**DATA PROVIDED:**
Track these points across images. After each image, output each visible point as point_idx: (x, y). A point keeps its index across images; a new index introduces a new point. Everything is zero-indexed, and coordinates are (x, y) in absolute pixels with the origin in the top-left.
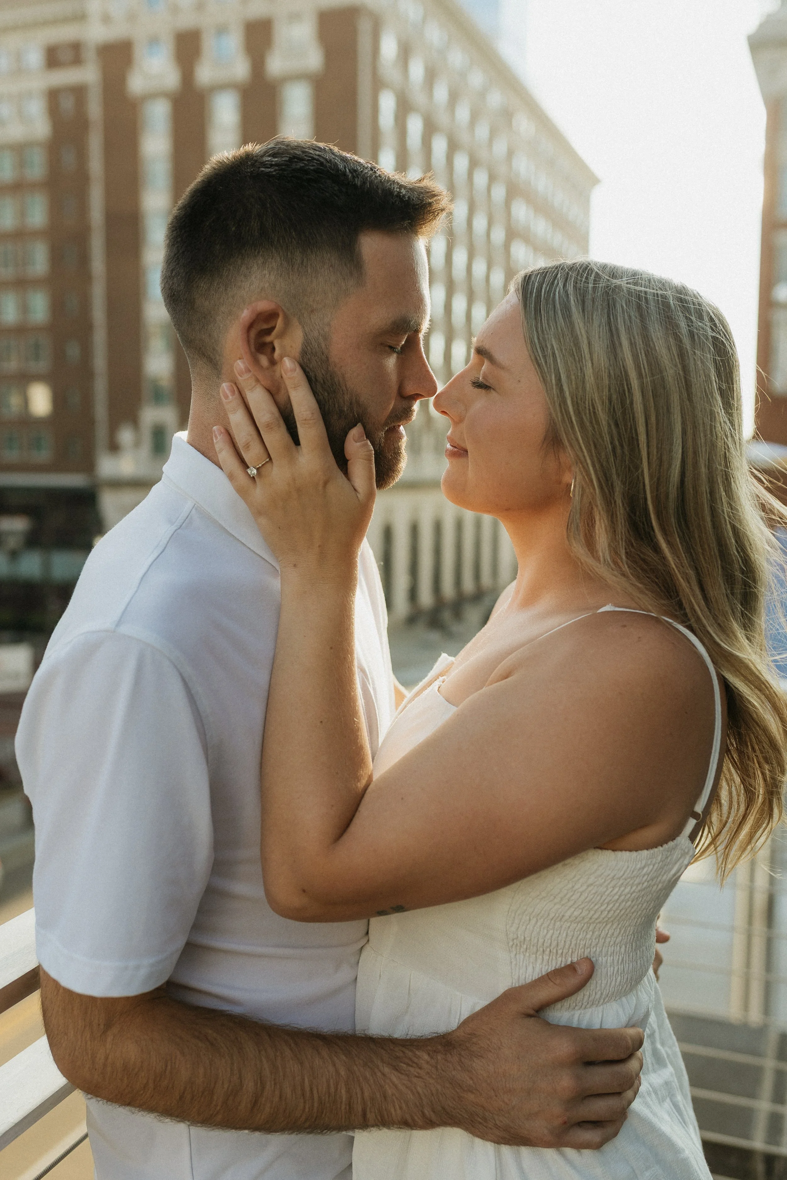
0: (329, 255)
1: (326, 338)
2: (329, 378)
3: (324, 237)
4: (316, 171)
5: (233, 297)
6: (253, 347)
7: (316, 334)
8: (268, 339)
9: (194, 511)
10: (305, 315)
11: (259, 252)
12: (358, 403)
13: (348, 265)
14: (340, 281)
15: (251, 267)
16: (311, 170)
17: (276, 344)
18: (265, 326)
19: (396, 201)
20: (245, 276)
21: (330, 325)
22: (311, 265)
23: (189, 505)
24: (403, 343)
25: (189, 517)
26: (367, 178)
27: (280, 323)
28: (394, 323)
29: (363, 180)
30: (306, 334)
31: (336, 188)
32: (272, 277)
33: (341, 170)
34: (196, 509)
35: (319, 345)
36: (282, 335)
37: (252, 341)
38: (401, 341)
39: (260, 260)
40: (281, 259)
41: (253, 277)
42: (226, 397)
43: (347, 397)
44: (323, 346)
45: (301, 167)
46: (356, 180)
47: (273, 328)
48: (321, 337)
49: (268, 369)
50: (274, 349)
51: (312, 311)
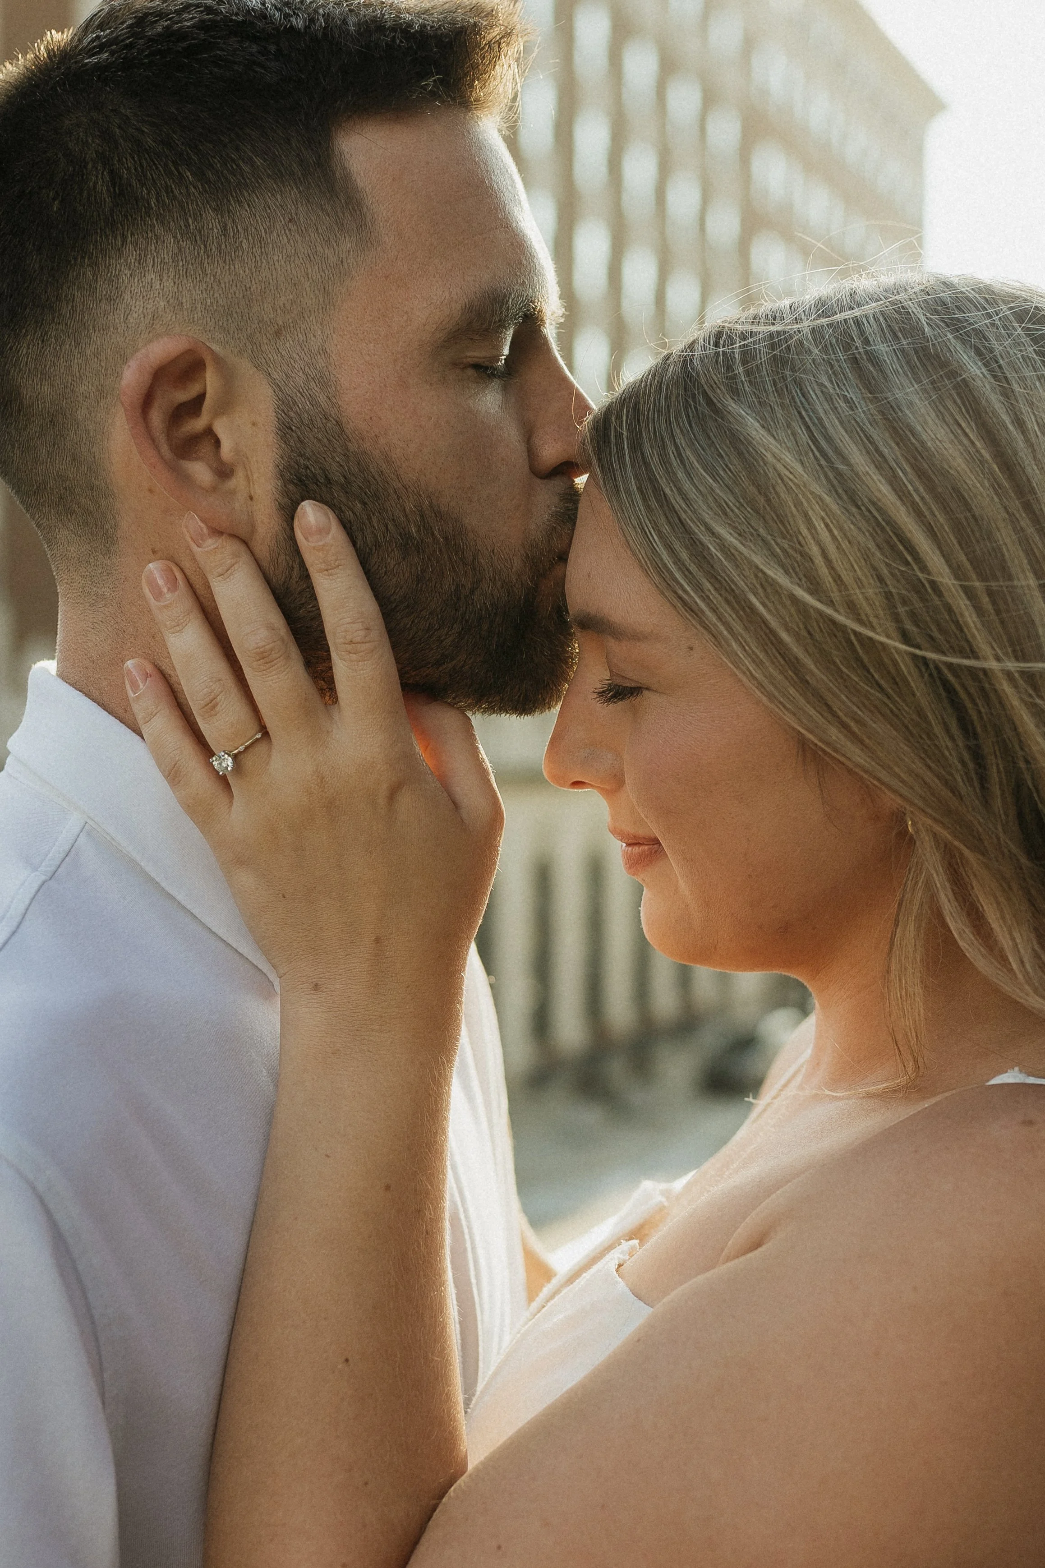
0: (279, 197)
1: (324, 382)
2: (355, 470)
3: (258, 161)
4: (202, 26)
5: (97, 355)
6: (165, 449)
7: (300, 379)
8: (198, 424)
9: (82, 839)
10: (265, 347)
11: (123, 236)
12: (438, 514)
13: (329, 209)
14: (319, 249)
15: (117, 277)
16: (188, 27)
17: (221, 429)
18: (183, 396)
19: (394, 38)
20: (110, 300)
21: (325, 351)
22: (245, 230)
23: (73, 824)
24: (506, 352)
25: (73, 852)
26: (316, 11)
27: (211, 381)
28: (469, 308)
29: (309, 14)
30: (277, 386)
31: (254, 48)
32: (169, 284)
33: (253, 9)
34: (89, 834)
35: (314, 403)
36: (225, 406)
37: (162, 439)
38: (499, 348)
39: (131, 255)
40: (175, 237)
41: (127, 296)
42: (158, 595)
43: (410, 506)
44: (322, 399)
45: (167, 28)
46: (293, 20)
47: (201, 397)
48: (313, 384)
49: (214, 489)
50: (217, 443)
51: (278, 333)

**WHAT THE EXERCISE ASKS:** Reproduce the data from its first line through the line containing "4: (316, 171)", switching "top-left" to "upper-left" and leaving everything else unchanged. Return only those lines, with the pictures left out.

**RESPONSE TO THE EXERCISE:**
Track these points across images. After each image, output each visible point as point_idx: (x, y). A point keeps its index across images; a new index introduces a new point. Everything is zero-indexed, and coordinates are (x, y) in absolute pixels with the origin in the upper-left.
0: (329, 255)
1: (326, 338)
2: (329, 378)
3: (324, 237)
4: (316, 171)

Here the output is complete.